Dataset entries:
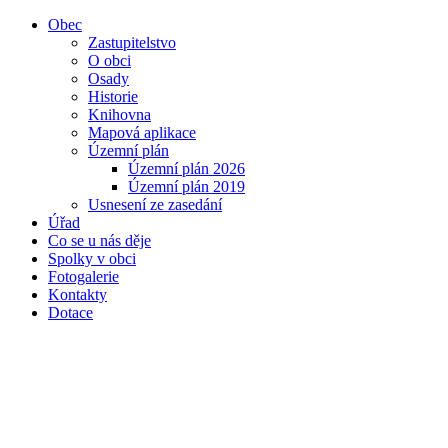
Obec
Zastupitelstvo
O obci
Osady
Historie
Knihovna
Mapová aplikace
Územní plán
Územní plán 2026
Územní plán 2019
Usnesení ze zasedání
Úřad
Co se u nás děje
Spolky v obci
Fotogalerie
Kontakty
Dotace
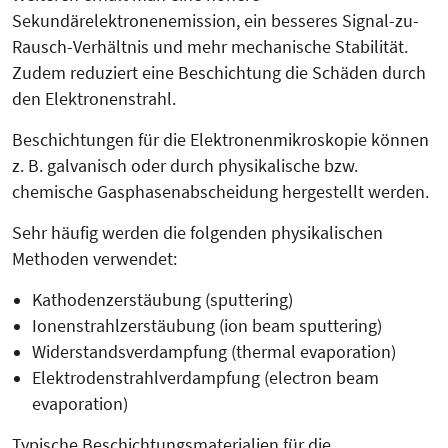
Sekundärelektronenemission, ein besseres Signal-zu-
Rausch-Verhältnis und mehr mechanische Stabilität.
Zudem reduziert eine Beschichtung die Schäden durch
den Elektronenstrahl.
Beschichtungen für die Elektronenmi­kroskopie können
z. B. galvanisch oder durch physi­kalische bzw.
chemische Gasphasenabscheidung hergestellt werden.
Sehr häufig werden die folgenden physikalischen
Methoden verwendet:
Kathodenzerstäubung (sputtering)
Ionenstrahlzerstäubung (ion beam sputtering)
Widerstandsverdampfung (thermal evaporation)
Elektrodenstrahlverdampfung (electron beam
evaporation)
Typische Beschichtungsmaterialien für die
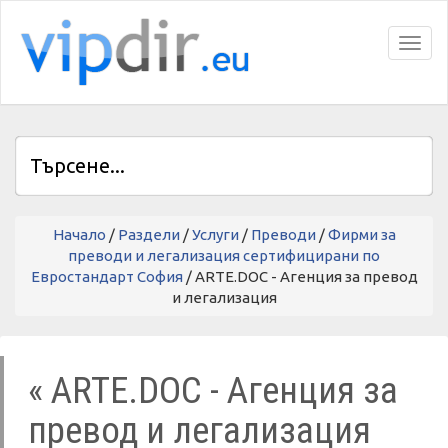
Toggl
Начало
/
Раздели
/
Услуги
/
Преводи
/
Фирми за
преводи и легализация сертифицирани по
Евростандарт София
/ ARTE.DOC - Агенция за превод
и легализация
« ARTE.DOC - Агенция за
превод и легализация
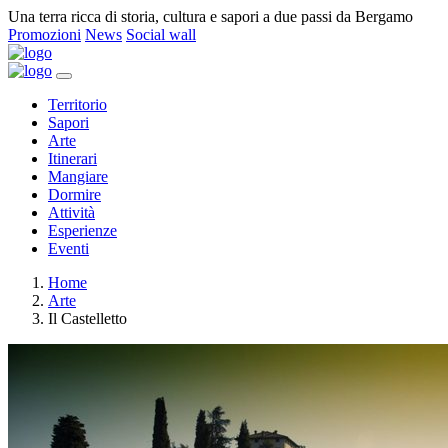
Una terra ricca di storia, cultura e sapori a due passi da Bergamo
Promozioni
News
Social wall
Territorio
Sapori
Arte
Itinerari
Mangiare
Dormire
Attività
Esperienze
Eventi
Home
Arte
Il Castelletto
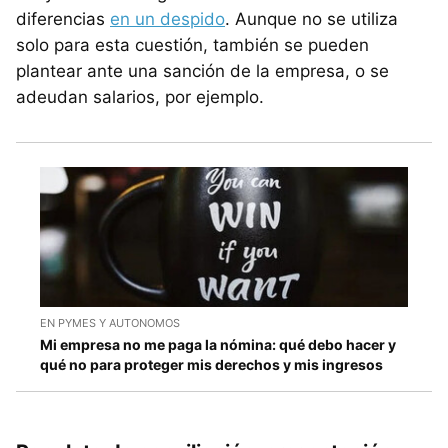
diferencias
en un despido
. Aunque no se utiliza
solo para esta cuestión, también se pueden
plantear ante una sanción de la empresa, o se
adeudan salarios, por ejemplo.
EN PYMES Y AUTONOMOS
Mi empresa no me paga la nómina: qué debo hacer y
qué no para proteger mis derechos y mis ingresos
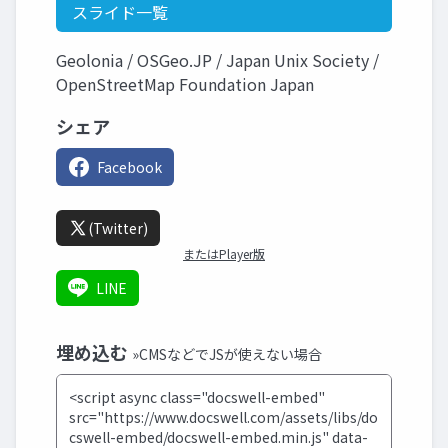
スライド一覧
Geolonia / OSGeo.JP / Japan Unix Society /
OpenStreetMap Foundation Japan
シェア
Facebook
(Twitter)
またはPlayer版
LINE
埋め込む
»CMSなどでJSが使えない場合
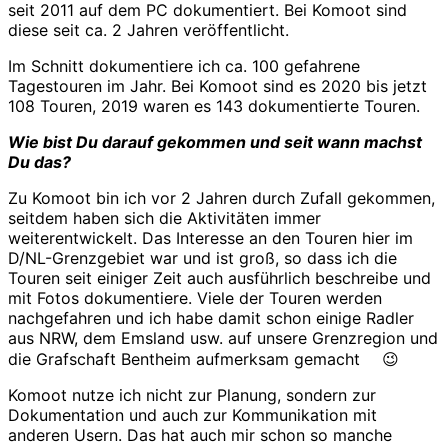
seit 2011 auf dem PC dokumentiert. Bei Komoot sind
diese seit ca. 2 Jahren veröffentlicht.
Im Schnitt dokumentiere ich ca. 100 gefahrene
Tagestouren im Jahr. Bei Komoot sind es 2020 bis jetzt
108 Touren, 2019 waren es 143 dokumentierte Touren.
Wie bist Du darauf gekommen und seit wann machst
Du das?
Zu Komoot bin ich vor 2 Jahren durch Zufall gekommen,
seitdem haben sich die Aktivitäten immer
weiterentwickelt. Das Interesse an den Touren hier im
D/NL-Grenzgebiet war und ist groß, so dass ich die
Touren seit einiger Zeit auch ausführlich beschreibe und
mit Fotos dokumentiere. Viele der Touren werden
nachgefahren und ich habe damit schon einige Radler
aus NRW, dem Emsland usw. auf unsere Grenzregion und
die Grafschaft Bentheim aufmerksam gemacht
😉
Komoot nutze ich nicht zur Planung, sondern zur
Dokumentation und auch zur Kommunikation mit
anderen Usern. Das hat auch mir schon so manche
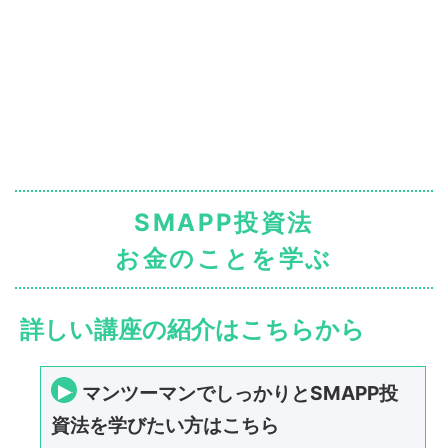
SMAPP投資法
お金のことを学ぶ
詳しい講座の紹介はこちらから
マンツーマンでしっかりとSMAPP投
資法を学びたい方はこちら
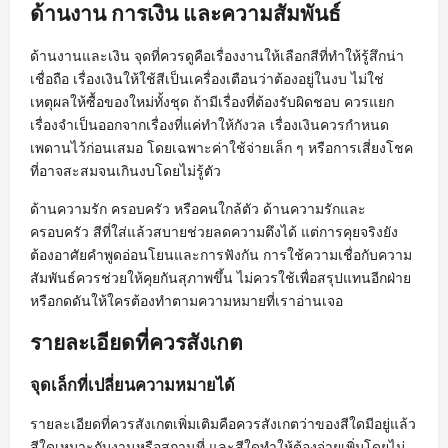
ด้านงาน การเงิน และความสัมพันธ์
ด้านงานและเงิน จุดที่ควรดูคือเรื่องงานให้เลือกสีที่ทำให้รู้สึกน่า
เชื่อถือ เรื่องเงินให้ใช้สีเป็นเครื่องเตือนว่าต้องอยู่ในงบ ไม่ใช่
เหตุผลให้ซื้อของใหม่ทั้งชุด ถ้ามีเรื่องที่ต้องรับผิดชอบ ควรแยก
เรื่องจำเป็นออกจากเรื่องที่แค่ทำให้กังวล เรื่องเงินควรกำหนด
เพดานไว้ก่อนเสมอ โดยเฉพาะค่าใช้จ่ายเล็ก ๆ หรือการเสี่ยงโชค
ที่อาจสะสมจนเกินงบโดยไม่รู้ตัว
ด้านความรัก ครอบครัว หรือคนใกล้ตัว ด้านความรักและ
ครอบครัว สีที่ใส่แล้วสบายช่วยลดความตึงได้ แต่การคุยจริงยัง
ต้องอาศัยคำพูดอ่อนโยนและการฟังกัน การใช้ความเชื่อกับความ
สัมพันธ์ควรช่วยให้คุยกันสุภาพขึ้น ไม่ควรใช้เพื่อสรุปแทนอีกฝ่าย
หรือกดดันให้ใครต้องทำตามความหมายที่เราอ่านเจอ
รายละเอียดที่ควรสังเกต
จุดเล็กที่เปลี่ยนความหมายได้
รายละเอียดที่ควรสังเกตเพิ่มเติมคือควรสังเกตว่าของสีใดมีอยู่แล้ว
สีใดเหมาะกับงานหรือสถานที่ และสีใดทำให้ต้องจ่ายเพิ่มโดยไม่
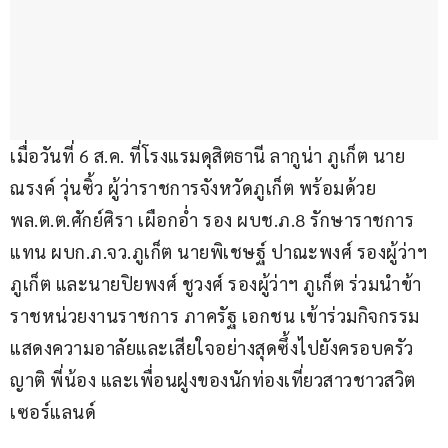
เมื่อวันที่ 6 ส.ค. ที่โรงแรมดุสิตธานี ลากูน่า ภูเก็ต นาย
ณรงค์ วุ่นซิ้ว ผู้ว่าราชการจังหวัดภูเก็ต พร้อมด้วย 
พล.ต.ต.ศักย์ศิรา เผือกอ่ำ รอง ผบช.ภ.8 รักษาราชการ
แทน ผบก.ภ.จว.ภูเก็ต นายพิเชษฐ์ ปาณะพงศ์ รองผู้ว่าฯ 
ภูเก็ต และนายปิยพงศ์ ชูวงศ์ รองผู้ว่าฯ ภูเก็ต ร่วมนำข้า
ราชหน่วยงานราชการ ภาครัฐ เอกชน เข้าร่วมกิจกรรม 
แสดงความอาลัยและเสียใจอย่างสุดซึ้งไปยังครอบครัว 
ญาติ พี่น้อง และเพื่อนฝูงของนักท่องเที่ยวสาวชาวสวิต
เซอร์แลนด์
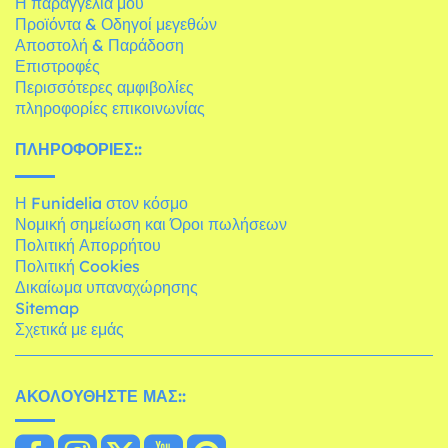
Η παραγγελία μου
Προϊόντα & Οδηγοί μεγεθών
Αποστολή & Παράδοση
Επιστροφές
Περισσότερες αμφιβολίες
πληροφορίες επικοινωνίας
ΠΛΗΡΟΦΟΡΊΕΣ::
Η Funidelia στον κόσμο
Νομική σημείωση και Όροι πωλήσεων
Πολιτική Απορρήτου
Πολιτική Cookies
Δικαίωμα υπαναχώρησης
Sitemap
Σχετικά με εμάς
ΑΚΟΛΟΥΘΉΣΤΕ ΜΑΣ::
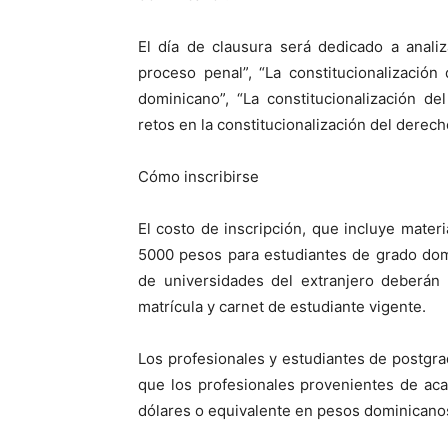
El día de clausura será dedicado a analiz
proceso penal”, “La constitucionalización
dominicano”, “La constitucionalización de
retos en la constitucionalización del derech
Cómo inscribirse
El costo de inscripción, que incluye materi
5000 pesos para estudiantes de grado dom
de universidades del extranjero deberán 
matrícula y carnet de estudiante vigente.
Los profesionales y estudiantes de postgra
que los profesionales provenientes de ac
dólares o equivalente en pesos dominicano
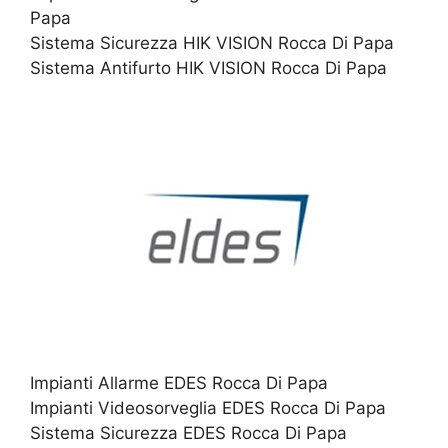
Papa
Sistema Sicurezza HIK VISION Rocca Di Papa
Sistema Antifurto HIK VISION Rocca Di Papa
Impianti Allarme EDES Rocca Di Papa
Impianti Videosorveglia EDES Rocca Di Papa
Sistema Sicurezza EDES Rocca Di Papa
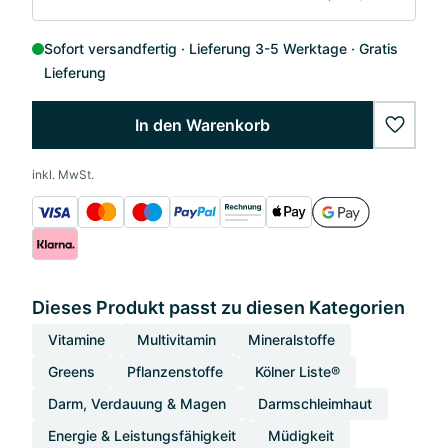
Sofort versandfertig
Lieferung 3-5 Werktage
Gratis
Lieferung
In den Warenkorb
wishlis
inkl. MwSt.
Dieses Produkt passt zu diesen Kategorien
Vitamine
Multivitamin
Mineralstoffe
Greens
Pflanzenstoffe
Kölner Liste®
Darm, Verdauung & Magen
Darmschleimhaut
Energie & Leistungsfähigkeit
Müdigkeit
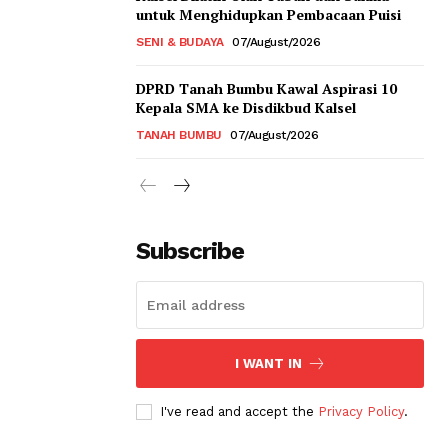
untuk Menghidupkan Pembacaan Puisi
SENI & BUDAYA
07/August/2026
DPRD Tanah Bumbu Kawal Aspirasi 10
Kepala SMA ke Disdikbud Kalsel
TANAH BUMBU
07/August/2026
Subscribe
I WANT IN
I've read and accept the
Privacy Policy
.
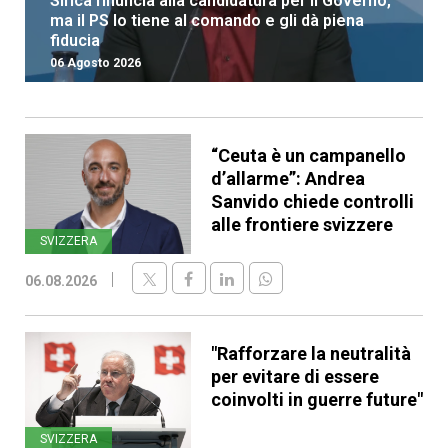
Sirica rinuncia alla candidatura per il Governo,
ma il PS lo tiene al comando e gli dà piena
fiducia
06 Agosto 2026
“Ceuta è un campanello
d’allarme”: Andrea
Sanvido chiede controlli
alle frontiere svizzere
SVIZZERA
06.08.2026
"Rafforzare la neutralità
per evitare di essere
coinvolti in guerre future"
SVIZZERA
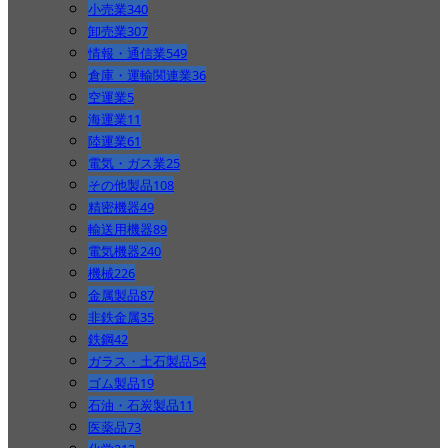
小売業
340
卸売業
307
情報・通信業
549
倉庫・運輸関連業
36
空運業
5
海運業
11
陸運業
61
電気・ガス業
25
その他製品
108
精密機器
49
輸送用機器
89
電気機器
240
機械
226
金属製品
87
非鉄金属
35
鉄鋼
42
ガラス・土石製品
54
ゴム製品
19
石油・石炭製品
11
医薬品
73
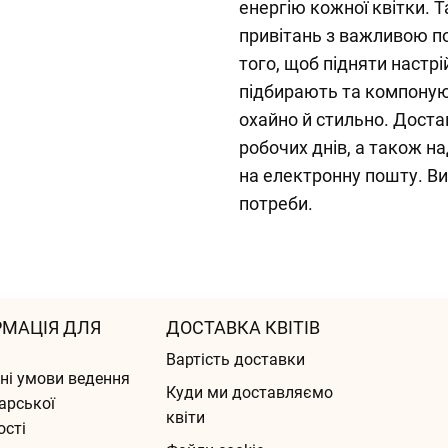
енергію кожної квітки. 
привітань з важливою п
того, щоб підняти настр
підбирають та компоную
охайно й стильно. Дост
робочих днів, а також 
на електронну пошту. Ви
потреби.
РМАЦІЯ ДЛЯ
ДОСТАВКА КВІТІВ
Вартість доставки
ні умови ведення
Куди ми доставляємо
арської
квіти
ості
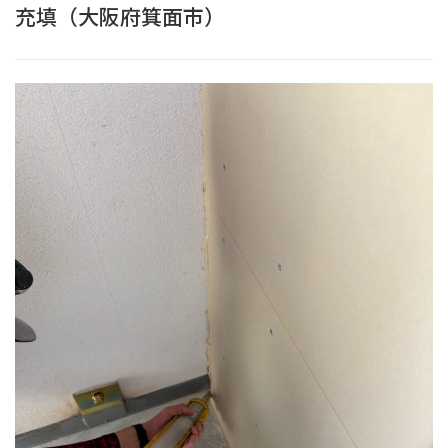
充填（大阪府箕面市）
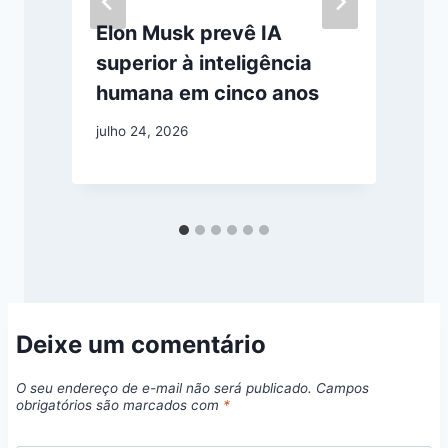
Elon Musk prevê IA
superior à inteligência
humana em cinco anos
julho 24, 2026
j
Deixe um comentário
O seu endereço de e-mail não será publicado.
Campos
obrigatórios são marcados com
*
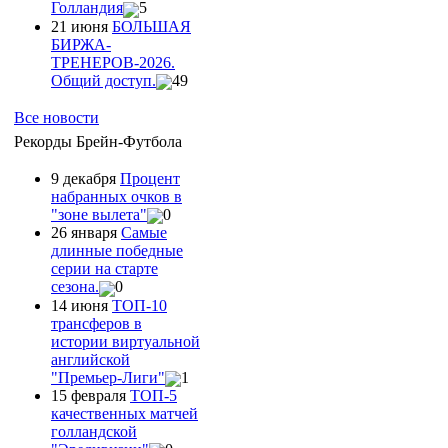
Голландия
5
21 июня
БОЛЬШАЯ
БИРЖА-
ТРЕНЕРОВ-2026.
Общий доступ.
49
Все новости
Рекорды Брейн-Футбола
9 декабря
Процент
набранных очков в
"зоне вылета"
0
26 января
Самые
длинные победные
серии на старте
сезона.
0
14 июня
ТОП-10
трансферов в
истории виртуальной
английской
"Премьер-Лиги"
1
15 февраля
ТОП-5
качественных матчей
голландской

### Exercise prompt:
The lines above that hold the string "sind" are to be located and copied.

### Problem solution:
seit 2011 auf dem PC dokumentiert. Bei Komoot sind
Tagestouren im Jahr. Bei Komoot sind es 2020 bis jetzt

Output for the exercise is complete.